Task goal: From the listing below, pick out each line that contains the word "suite" and copy those lines.

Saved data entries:
......
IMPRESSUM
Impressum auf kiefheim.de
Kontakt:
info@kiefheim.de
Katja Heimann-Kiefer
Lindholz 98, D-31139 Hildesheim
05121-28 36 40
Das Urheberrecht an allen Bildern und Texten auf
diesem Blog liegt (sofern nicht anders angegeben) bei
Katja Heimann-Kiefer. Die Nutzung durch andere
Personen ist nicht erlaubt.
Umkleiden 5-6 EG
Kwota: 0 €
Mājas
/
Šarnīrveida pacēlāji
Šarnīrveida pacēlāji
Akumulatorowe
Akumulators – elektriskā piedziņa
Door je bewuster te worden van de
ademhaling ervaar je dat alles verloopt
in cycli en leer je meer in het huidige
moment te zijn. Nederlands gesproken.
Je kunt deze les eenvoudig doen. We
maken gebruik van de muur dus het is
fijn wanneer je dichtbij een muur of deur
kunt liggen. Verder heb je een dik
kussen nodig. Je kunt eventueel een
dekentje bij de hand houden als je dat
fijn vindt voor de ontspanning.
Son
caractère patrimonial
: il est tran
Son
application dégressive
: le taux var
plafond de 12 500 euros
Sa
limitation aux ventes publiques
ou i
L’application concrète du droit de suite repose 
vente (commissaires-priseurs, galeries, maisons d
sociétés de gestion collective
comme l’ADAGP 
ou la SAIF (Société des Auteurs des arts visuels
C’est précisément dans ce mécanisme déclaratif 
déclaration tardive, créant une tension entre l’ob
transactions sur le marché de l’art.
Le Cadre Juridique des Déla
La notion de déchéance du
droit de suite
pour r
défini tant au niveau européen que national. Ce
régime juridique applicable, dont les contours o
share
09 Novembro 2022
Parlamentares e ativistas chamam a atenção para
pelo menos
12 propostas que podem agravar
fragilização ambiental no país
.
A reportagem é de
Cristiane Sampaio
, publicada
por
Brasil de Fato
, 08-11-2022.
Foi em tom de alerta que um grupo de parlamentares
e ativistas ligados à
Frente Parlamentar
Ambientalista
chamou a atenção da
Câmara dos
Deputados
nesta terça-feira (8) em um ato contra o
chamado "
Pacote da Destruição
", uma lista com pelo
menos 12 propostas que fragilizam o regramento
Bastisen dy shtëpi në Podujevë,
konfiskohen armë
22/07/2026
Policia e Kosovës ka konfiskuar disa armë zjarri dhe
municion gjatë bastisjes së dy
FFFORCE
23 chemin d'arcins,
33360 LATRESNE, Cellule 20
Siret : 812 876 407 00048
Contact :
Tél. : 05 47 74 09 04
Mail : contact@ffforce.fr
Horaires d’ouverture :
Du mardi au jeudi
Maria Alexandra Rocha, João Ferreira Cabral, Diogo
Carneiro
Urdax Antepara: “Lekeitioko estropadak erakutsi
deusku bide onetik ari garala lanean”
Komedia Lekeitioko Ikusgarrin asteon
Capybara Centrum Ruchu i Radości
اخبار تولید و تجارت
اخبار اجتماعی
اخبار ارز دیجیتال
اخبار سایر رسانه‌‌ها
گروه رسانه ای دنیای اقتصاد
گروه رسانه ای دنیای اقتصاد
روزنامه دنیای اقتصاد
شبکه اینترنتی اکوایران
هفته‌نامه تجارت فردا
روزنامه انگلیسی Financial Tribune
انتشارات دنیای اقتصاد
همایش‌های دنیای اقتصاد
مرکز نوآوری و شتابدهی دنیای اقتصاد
......
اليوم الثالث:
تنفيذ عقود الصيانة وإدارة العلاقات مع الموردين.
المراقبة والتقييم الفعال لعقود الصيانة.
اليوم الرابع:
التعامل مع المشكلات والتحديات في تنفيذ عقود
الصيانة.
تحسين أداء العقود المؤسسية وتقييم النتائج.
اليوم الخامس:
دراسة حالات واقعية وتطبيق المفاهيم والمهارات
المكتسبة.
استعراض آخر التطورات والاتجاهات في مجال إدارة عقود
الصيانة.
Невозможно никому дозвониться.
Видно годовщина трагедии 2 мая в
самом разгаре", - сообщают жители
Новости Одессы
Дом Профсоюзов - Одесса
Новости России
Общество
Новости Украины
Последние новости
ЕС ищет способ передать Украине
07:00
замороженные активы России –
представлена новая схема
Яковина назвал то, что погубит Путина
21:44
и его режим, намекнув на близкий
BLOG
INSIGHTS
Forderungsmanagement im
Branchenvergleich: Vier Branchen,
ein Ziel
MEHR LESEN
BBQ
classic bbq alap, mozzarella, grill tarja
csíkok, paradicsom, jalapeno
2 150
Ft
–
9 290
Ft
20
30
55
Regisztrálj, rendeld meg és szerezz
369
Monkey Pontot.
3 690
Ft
......
Output for this exercise:
L’application concrète du droit de suite repose 
droit de suite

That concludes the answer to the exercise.